I also have absolutely no ability or experience at hitting on girls, which is a liability at my age. I used to think that I fit perfectly into the stereotype of the lifelong bachelor mixed heavily with the nerd who couldn't get any even if he had $100 million in the bank and a house the size of a small ocean freighter, or a bottle of chloroform and a very sharp knife. Then over the last year, as I started to recover from the bleak depression that gripped me for so long, I began to think that simply being smart and clever would be the best strategy. Establish excellence and let people come to you. That doesn't work, at least not for me. It may be that I appear somewhat unapproachable when I walk in silent and sullen, proceed to dominate a discussion with both intellect and cleverness, and then walk out again. I don't know exactly. In any case I'm certainly not ready to start hitting on girls, even if I knew how, but it's a skill set I'll have to learn sometime, because unless I achieve fame wealth and/or power in short order I am going to need it.
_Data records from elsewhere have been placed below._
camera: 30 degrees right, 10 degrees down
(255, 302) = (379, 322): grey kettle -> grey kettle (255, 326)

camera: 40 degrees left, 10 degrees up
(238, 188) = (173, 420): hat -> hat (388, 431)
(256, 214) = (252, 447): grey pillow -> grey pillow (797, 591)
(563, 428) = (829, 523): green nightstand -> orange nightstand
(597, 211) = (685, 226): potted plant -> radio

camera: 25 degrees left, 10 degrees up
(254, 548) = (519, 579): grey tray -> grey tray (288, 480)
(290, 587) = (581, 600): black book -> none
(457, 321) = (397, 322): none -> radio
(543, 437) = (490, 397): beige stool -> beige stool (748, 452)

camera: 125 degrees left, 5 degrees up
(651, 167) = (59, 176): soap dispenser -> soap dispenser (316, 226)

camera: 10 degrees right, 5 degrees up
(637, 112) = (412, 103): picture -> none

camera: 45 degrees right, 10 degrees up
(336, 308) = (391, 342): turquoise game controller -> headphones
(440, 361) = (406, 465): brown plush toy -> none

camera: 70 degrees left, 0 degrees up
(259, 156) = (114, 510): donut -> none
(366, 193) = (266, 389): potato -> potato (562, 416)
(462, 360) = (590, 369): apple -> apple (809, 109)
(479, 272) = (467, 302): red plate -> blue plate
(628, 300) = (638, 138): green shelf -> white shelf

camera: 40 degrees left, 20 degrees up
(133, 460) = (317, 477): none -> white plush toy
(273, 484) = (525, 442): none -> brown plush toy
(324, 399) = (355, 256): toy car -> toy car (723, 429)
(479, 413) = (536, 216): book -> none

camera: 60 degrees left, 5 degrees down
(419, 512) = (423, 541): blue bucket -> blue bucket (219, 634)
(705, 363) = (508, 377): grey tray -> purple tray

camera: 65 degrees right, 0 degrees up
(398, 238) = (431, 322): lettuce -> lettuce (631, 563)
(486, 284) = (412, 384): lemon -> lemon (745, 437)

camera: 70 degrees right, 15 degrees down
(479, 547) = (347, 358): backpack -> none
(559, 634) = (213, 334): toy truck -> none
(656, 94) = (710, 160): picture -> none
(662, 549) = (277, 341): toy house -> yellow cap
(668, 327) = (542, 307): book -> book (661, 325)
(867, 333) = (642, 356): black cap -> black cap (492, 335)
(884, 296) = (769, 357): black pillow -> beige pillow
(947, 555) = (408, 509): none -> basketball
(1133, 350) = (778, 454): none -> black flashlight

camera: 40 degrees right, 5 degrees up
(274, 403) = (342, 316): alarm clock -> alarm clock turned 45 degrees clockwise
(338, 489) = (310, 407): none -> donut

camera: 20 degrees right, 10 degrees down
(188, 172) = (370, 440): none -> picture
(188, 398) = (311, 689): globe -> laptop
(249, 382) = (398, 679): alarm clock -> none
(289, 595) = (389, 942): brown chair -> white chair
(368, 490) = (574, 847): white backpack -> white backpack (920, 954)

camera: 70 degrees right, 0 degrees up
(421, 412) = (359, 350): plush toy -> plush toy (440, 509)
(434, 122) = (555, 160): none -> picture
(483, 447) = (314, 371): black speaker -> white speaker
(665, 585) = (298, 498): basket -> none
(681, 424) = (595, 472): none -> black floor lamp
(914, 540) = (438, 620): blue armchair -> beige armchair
Then there's the most important aspect of having a life, far beyond career women and/or friends, which is establishing comfort and meaning in your daily routine. This is something I don't know how to tackle right now. I know I need to move out of my mother's house, as soon as possible, and that I really ought to move out of this city. I love New York, intensely, but I need to be somewhere greener and less artificial. I feel much more comfortable among trees and rolling hills than high-rise buildings and giant billboards. The advertisements are starting to get to me, making me feel uncomfortable and trapped. The ads drive me crazy. The whole commercialization of culture has been driving me up the wall recently. Everything is money and work and status. Art is kitschy, something left to the deluded and the aggressively counter cultural. Meaning is prepackaged in religion or mutual funds. I know it's something that the disaffected youth are supposed to say, but that doesn't make it untrue. The fact that Bush is leading in the polls drives me absolutely insane because it shows that in America of 2004 spin conquers all. Don't believe everything you read, at least not until you see it on TV, preferably Fox News.

So I need to get out of the city, and I need to start reading more. I used to rely on school to force me to intake enough philosophy and literature, but that's over now and I need some self-discipline. I have been doing some reading, some of it semi-intellectual, but not nearly enough. I'm going to start reading more, and better. It's a necessity for my development as an artist and a person.

I need to get moving. That's one of the reason for these lengthy and tedious discussions of what I need and want. Keep saying, or writing, something over and over enough and it makes it harder to forget it. If you remember it you are more likely to achieve it. Daily affirmations motherfucker. Suck it down.